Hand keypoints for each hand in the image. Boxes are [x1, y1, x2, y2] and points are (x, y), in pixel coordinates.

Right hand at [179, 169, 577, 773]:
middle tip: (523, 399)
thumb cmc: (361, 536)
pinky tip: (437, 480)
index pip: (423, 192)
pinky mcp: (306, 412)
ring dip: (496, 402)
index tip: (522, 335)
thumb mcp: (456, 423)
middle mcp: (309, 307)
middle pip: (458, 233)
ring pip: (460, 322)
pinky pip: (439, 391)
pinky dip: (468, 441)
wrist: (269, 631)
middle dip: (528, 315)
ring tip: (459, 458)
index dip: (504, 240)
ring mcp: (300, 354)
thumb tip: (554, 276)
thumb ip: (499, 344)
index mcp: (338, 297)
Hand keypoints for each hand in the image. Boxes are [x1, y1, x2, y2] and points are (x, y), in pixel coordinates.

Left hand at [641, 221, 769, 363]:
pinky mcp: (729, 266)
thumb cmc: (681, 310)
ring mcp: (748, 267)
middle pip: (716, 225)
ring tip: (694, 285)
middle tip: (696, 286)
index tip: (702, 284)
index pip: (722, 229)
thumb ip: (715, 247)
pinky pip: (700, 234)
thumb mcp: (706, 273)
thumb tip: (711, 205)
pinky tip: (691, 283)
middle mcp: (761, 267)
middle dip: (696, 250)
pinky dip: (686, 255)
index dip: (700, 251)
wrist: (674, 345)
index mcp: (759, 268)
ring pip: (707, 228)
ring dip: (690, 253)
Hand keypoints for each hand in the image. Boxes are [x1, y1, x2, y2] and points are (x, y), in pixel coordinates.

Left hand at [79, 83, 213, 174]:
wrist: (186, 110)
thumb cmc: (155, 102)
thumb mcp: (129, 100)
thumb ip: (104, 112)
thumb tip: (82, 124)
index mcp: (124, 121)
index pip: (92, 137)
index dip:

...

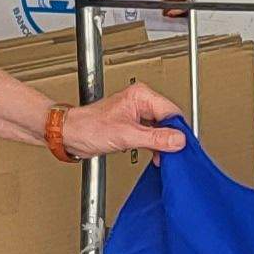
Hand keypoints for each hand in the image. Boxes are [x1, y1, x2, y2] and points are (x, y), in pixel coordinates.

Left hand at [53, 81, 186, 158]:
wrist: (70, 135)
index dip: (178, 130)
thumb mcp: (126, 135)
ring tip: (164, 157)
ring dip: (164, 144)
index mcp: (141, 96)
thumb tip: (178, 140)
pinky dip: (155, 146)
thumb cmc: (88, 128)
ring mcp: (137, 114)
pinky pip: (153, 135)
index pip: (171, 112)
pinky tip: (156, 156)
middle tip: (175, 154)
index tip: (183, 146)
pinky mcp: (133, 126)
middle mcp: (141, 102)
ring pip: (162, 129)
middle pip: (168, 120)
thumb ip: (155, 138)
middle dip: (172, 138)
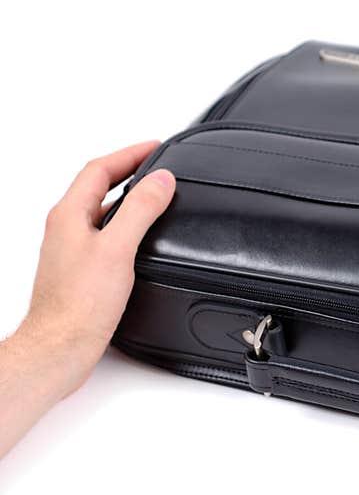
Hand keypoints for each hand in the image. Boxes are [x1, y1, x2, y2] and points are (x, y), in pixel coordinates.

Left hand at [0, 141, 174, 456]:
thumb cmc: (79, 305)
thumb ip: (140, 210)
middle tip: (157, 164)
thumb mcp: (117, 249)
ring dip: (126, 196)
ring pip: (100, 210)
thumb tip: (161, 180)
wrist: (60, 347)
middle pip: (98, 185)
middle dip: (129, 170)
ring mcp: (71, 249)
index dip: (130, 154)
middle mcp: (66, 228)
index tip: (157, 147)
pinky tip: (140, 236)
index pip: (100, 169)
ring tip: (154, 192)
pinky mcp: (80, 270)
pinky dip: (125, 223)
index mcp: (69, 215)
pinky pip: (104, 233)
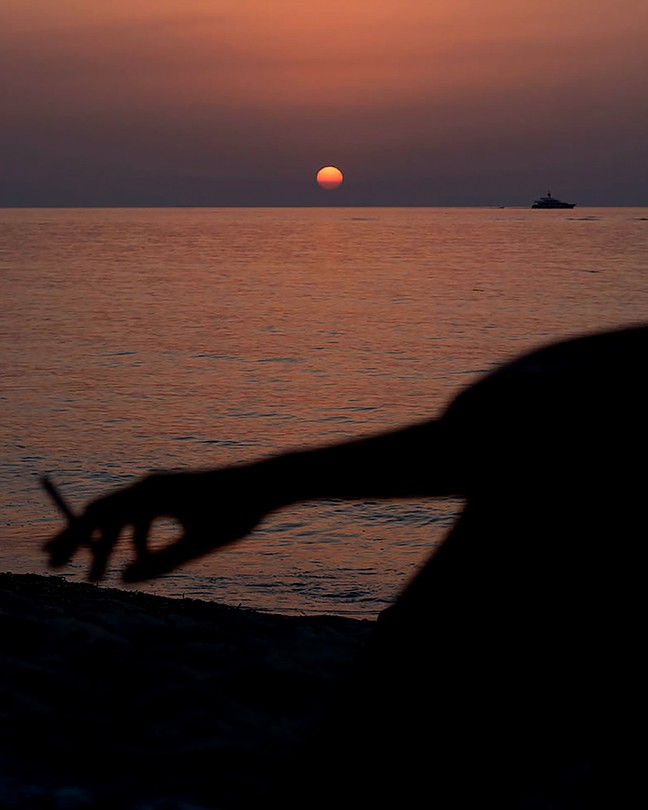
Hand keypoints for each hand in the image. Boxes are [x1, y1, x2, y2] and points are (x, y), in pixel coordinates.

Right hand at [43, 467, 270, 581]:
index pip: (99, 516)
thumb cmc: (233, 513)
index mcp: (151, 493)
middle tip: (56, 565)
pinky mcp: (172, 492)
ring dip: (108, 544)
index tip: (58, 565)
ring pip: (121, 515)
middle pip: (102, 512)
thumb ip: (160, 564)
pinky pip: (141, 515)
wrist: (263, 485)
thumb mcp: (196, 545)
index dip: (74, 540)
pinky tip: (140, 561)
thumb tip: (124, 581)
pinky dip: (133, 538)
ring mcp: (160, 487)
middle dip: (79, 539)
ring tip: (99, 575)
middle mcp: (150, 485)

▶ **Problem requirements**: Every line above from the line with "pinky mcp: (172, 492)" to the line with "middle mcp: (150, 485)", inclusive, must be returned exactly; no other line belongs in the reply.

▶ **Task solution**:
pinky mcp: (172, 492)
ring dip: (108, 544)
index tip: (58, 565)
ring pip: (121, 515)
middle pip: (102, 512)
thumb ip: (160, 564)
pinky pip: (141, 515)
wrist: (263, 485)
thumb mcp: (196, 545)
index dip: (74, 540)
pinky tip: (140, 561)
thumb tip: (124, 581)
pinky dip: (133, 538)
ring mcp: (160, 487)
middle dip: (79, 539)
ring tip: (99, 575)
middle mcp: (150, 485)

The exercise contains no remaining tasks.